Dr Matthew Gregory, one of the corresponding authors and CEO of Isomerase Therapeutics Ltd., commented “We are delighted that this paper has been published in Nature Communications. It describes ground-breaking methods for generating broad natural product diversity which have the potential to help discover a vast array of completely new natural products in the polyketide chemical space. Polyketides include a large number of commercially successful natural products, such as rapamycin, erythromycin, amphotericin, spinosyn, monensin and rifamycin. Additionally, the learnings from this work are also helping us with targeted changes to this class of molecule. Whilst we have previously filed patent applications on the method, it is great to finally publish this work in a high impact peer reviewed journal.”


Professor Barrie Wilkinson of the John Innes Centre continued “The work described in this paper has important ramifications for the polyketide field. Not only is it a method that can rapidly generate new broad chemical diversity in a proven class, but it also mimics and accelerates the process that we believe is prevalent in natural polyketide evolution.”
This landmark paper describes the some of the synthetic biology techniques used to underpin an important element of Isomerase’s Evolution Engine® platform. This leading-edge discovery and development platform will combine the ability to generate unprecedented levels of natural products diversity with rapid screening to deliver highly targeted hits. The platform is designed to be used iteratively to rapidly optimise hits to deliver clinically relevant leads.

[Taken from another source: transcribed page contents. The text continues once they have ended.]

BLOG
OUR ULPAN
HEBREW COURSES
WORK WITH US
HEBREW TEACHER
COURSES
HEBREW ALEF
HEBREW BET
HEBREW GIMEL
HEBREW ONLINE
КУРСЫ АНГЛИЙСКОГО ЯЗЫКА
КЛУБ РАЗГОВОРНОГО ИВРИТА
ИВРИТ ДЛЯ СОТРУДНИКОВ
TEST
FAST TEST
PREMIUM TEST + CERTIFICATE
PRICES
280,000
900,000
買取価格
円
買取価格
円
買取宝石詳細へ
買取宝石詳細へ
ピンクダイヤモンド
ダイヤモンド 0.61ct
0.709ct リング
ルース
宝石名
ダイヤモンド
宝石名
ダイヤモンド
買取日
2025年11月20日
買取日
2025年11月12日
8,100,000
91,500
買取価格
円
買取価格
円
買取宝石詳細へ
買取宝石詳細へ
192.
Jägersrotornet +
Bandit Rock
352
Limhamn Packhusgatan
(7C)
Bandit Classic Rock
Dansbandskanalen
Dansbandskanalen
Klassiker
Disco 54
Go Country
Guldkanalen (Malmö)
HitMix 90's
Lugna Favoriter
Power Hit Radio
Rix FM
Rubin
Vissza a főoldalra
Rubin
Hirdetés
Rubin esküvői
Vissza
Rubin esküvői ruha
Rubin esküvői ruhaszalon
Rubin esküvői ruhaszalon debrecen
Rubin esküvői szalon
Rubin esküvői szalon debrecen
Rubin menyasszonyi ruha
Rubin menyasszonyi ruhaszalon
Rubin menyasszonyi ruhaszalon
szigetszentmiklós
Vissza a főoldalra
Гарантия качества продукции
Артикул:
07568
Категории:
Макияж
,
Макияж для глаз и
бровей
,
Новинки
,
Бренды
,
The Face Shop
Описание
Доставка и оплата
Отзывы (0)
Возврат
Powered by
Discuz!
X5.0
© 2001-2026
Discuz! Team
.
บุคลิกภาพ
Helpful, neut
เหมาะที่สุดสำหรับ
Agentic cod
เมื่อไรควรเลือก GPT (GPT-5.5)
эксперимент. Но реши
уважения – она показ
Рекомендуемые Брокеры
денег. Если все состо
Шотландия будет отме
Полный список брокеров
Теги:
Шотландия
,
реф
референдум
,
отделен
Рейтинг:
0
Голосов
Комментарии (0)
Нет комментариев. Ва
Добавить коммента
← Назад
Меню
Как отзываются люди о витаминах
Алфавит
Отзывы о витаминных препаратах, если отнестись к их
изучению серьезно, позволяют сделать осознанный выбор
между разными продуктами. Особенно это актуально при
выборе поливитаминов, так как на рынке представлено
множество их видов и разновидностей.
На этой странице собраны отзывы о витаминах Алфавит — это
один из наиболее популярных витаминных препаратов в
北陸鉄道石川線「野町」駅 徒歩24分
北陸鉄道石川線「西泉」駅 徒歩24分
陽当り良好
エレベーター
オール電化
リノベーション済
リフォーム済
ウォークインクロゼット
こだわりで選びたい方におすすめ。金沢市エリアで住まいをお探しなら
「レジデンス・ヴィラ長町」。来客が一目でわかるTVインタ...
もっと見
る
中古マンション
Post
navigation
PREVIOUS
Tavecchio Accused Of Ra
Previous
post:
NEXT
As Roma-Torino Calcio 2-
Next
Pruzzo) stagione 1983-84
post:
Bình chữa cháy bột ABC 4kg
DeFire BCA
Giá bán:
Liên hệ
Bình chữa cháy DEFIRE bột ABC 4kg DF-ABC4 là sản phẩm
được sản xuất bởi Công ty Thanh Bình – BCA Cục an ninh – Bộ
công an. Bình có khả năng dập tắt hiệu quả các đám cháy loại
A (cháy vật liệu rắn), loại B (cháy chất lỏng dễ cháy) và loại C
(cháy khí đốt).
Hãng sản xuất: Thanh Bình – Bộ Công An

The abstract is as follows:


Erythromycin, avermectin and rapamycin are clinically-useful polyketide natural products produced on modular polyketide synthase multienzymes by an assembly-line process in which each module of enzymes in turn specifies attachment of a particular chemical unit. Although polyketide synthase encoding genes have been successfully engineered to produce novel analogues, the process can be relatively slow, inefficient, and frequently low-yielding. We now describe a method for rapidly recombining polyketide synthase gene clusters to replace, add or remove modules that, with high frequency, generates diverse and highly productive assembly lines. The method is exemplified in the rapamycin biosynthetic gene cluster where, in a single experiment, multiple strains were isolated producing new members of a rapamycin-related family of polyketides. The process mimics, but significantly accelerates, a plausible mechanism of natural evolution for modular polyketide synthases. Detailed sequence analysis of the recombinant genes provides unique insight into the design principles for constructing useful synthetic assembly-line multienzymes.